[RECORDS PROVIDED]:
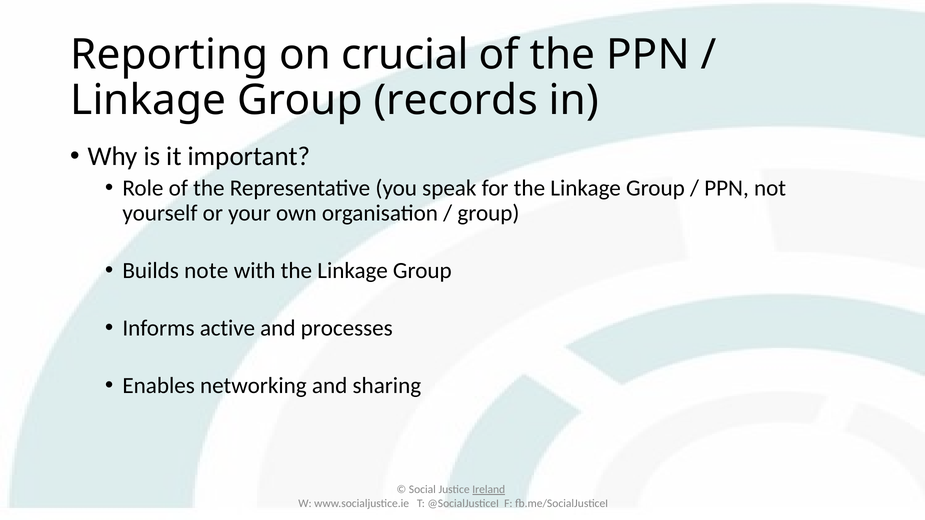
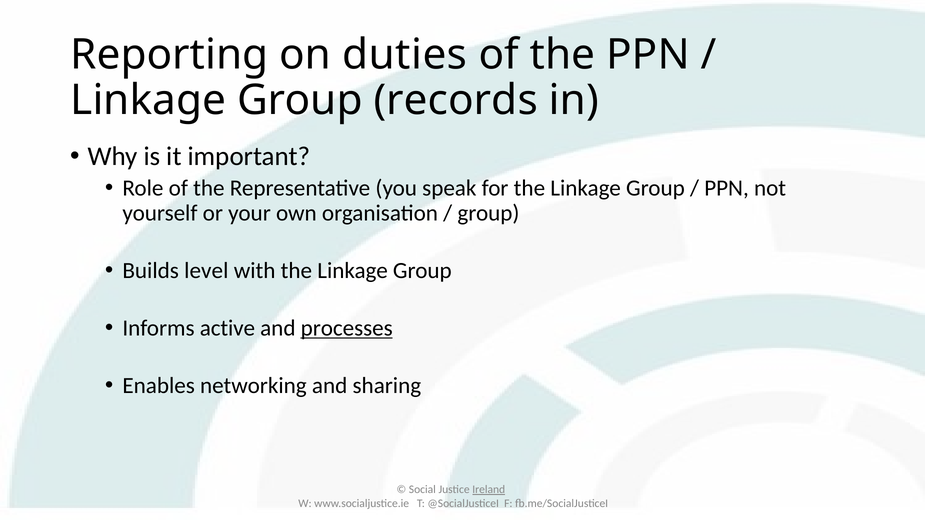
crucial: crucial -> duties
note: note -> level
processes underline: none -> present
...
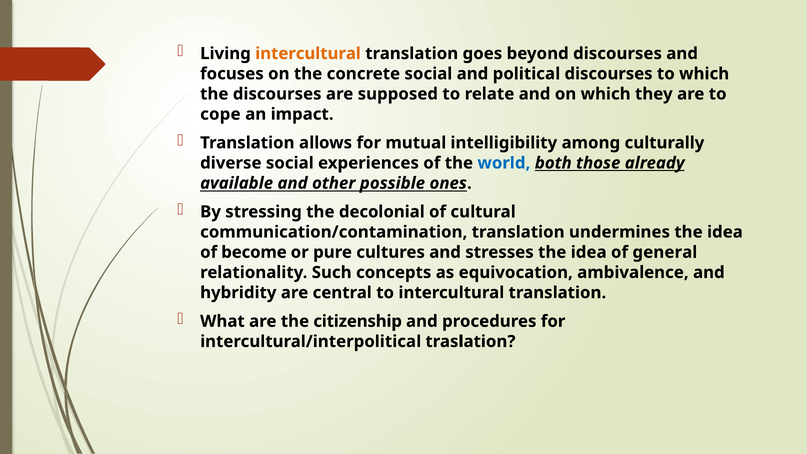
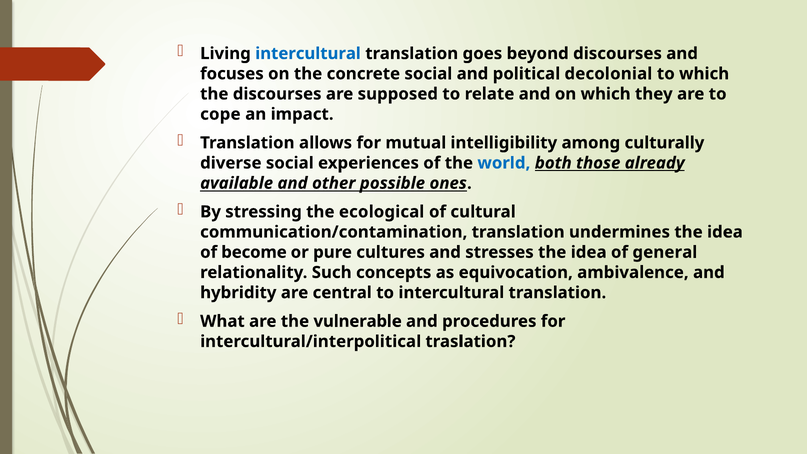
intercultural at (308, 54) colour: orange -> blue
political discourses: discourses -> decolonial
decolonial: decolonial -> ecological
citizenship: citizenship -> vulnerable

[STATED TASK]: Rewrite the lines starting with the line that contains "crucial: crucial -> duties" and going on through the line that contains "processes underline: none -> present", replacing "underline" with "underscore" and changing nothing else.

[EXPECTED OUTPUT]:
crucial: crucial -> duties
note: note -> level
processes underscore: none -> present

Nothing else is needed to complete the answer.